Stored items
|---|

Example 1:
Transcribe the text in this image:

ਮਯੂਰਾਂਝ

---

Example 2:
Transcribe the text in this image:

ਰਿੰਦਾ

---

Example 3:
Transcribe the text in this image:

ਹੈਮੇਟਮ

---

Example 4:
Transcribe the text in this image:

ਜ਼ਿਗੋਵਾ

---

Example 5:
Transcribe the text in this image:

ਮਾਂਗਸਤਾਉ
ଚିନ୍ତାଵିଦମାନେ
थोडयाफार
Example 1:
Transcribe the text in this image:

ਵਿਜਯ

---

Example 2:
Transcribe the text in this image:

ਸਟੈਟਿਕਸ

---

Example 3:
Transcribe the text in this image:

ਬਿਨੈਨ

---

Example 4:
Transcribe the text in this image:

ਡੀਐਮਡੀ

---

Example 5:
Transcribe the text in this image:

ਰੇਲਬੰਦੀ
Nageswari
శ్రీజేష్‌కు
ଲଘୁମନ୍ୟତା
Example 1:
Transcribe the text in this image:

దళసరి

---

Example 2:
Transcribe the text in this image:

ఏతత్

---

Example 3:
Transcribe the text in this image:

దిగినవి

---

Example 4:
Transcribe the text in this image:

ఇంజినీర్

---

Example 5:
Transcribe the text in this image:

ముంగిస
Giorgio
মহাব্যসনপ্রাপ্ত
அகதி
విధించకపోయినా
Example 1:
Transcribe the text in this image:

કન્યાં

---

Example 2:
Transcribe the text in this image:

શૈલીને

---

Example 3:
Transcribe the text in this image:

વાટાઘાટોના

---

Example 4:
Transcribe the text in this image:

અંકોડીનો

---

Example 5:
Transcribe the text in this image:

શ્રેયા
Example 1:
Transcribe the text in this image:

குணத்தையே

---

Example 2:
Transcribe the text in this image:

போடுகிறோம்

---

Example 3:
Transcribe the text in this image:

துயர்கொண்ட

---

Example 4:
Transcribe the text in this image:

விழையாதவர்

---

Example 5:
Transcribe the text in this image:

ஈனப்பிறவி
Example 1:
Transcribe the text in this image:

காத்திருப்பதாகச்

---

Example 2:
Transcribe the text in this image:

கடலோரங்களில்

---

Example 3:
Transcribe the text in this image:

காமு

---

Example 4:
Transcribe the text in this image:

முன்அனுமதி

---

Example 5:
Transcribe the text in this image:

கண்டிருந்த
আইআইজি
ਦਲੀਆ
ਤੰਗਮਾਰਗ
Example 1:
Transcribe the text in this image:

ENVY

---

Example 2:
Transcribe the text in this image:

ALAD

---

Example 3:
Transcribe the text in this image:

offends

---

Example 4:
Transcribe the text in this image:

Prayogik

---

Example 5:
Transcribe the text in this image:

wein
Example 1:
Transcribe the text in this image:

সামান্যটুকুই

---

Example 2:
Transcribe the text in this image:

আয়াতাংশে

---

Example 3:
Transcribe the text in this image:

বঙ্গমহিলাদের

|---|

■ WORK TASK
Extract each entry in full, exactly as given.

■ RESPONSE TO THE EXERCISE
Example 1:
Transcribe the text in this image:

ਮਯੂਰਾਂਝ

---

Example 2:
Transcribe the text in this image:

ਰਿੰਦਾ

---

Example 3:
Transcribe the text in this image:

ਹੈਮੇਟਮ

---

Example 4:
Transcribe the text in this image:

ਜ਼ਿਗੋਵਾ

---

Example 5:
Transcribe the text in this image:

ਮਾਂਗਸਤਾਉ
ଚିନ୍ତାଵିଦମାନେ
थोडयाफार
Example 1:
Transcribe the text in this image:

ਵਿਜਯ

---

Example 2:
Transcribe the text in this image:

ਸਟੈਟਿਕਸ

---

Example 3:
Transcribe the text in this image:

ਬਿਨੈਨ

---

Example 4:
Transcribe the text in this image:

ਡੀਐਮਡੀ

---

Example 5:
Transcribe the text in this image:

ਰੇਲਬੰਦੀ
Nageswari
శ్రీజేష్‌కు
ଲଘୁମନ୍ୟତା
Example 1:
Transcribe the text in this image:

దళసరి

---

Example 2:
Transcribe the text in this image:

ఏతత్

---

Example 3:
Transcribe the text in this image:

దిగినవి

---

Example 4:
Transcribe the text in this image:

ఇంజినీర్

---

Example 5:
Transcribe the text in this image:

ముంగిస
Giorgio
মহাব্যসনপ্রাপ্ত
அகதி
విధించకపోయినా
Example 1:
Transcribe the text in this image:

કન્યાં

---

Example 2:
Transcribe the text in this image:

શૈલીને

---

Example 3:
Transcribe the text in this image:

વાટાઘાટોના

---

Example 4:
Transcribe the text in this image:

અંકોડીનો

---

Example 5:
Transcribe the text in this image:

શ્રેયા
Example 1:
Transcribe the text in this image:

குணத்தையே

---

Example 2:
Transcribe the text in this image:

போடுகிறோம்

---

Example 3:
Transcribe the text in this image:

துயர்கொண்ட

---

Example 4:
Transcribe the text in this image:

விழையாதவர்

---

Example 5:
Transcribe the text in this image:

ஈனப்பிறவி
Example 1:
Transcribe the text in this image:

காத்திருப்பதாகச்

---

Example 2:
Transcribe the text in this image:

கடலோரங்களில்

---

Example 3:
Transcribe the text in this image:

காமு

---

Example 4:
Transcribe the text in this image:

முன்அனுமதி

---

Example 5:
Transcribe the text in this image:

கண்டிருந்த
আইআইজি
ਦਲੀਆ
ਤੰਗਮਾਰਗ
Example 1:
Transcribe the text in this image:

ENVY

---

Example 2:
Transcribe the text in this image:

ALAD

---

Example 3:
Transcribe the text in this image:

offends

---

Example 4:
Transcribe the text in this image:

Prayogik

---

Example 5:
Transcribe the text in this image:

wein
Example 1:
Transcribe the text in this image:

সামান্যটুকুই

---

Example 2:
Transcribe the text in this image:

আয়াতাংশে

---

Example 3:
Transcribe the text in this image:

বঙ্গমহিলাদের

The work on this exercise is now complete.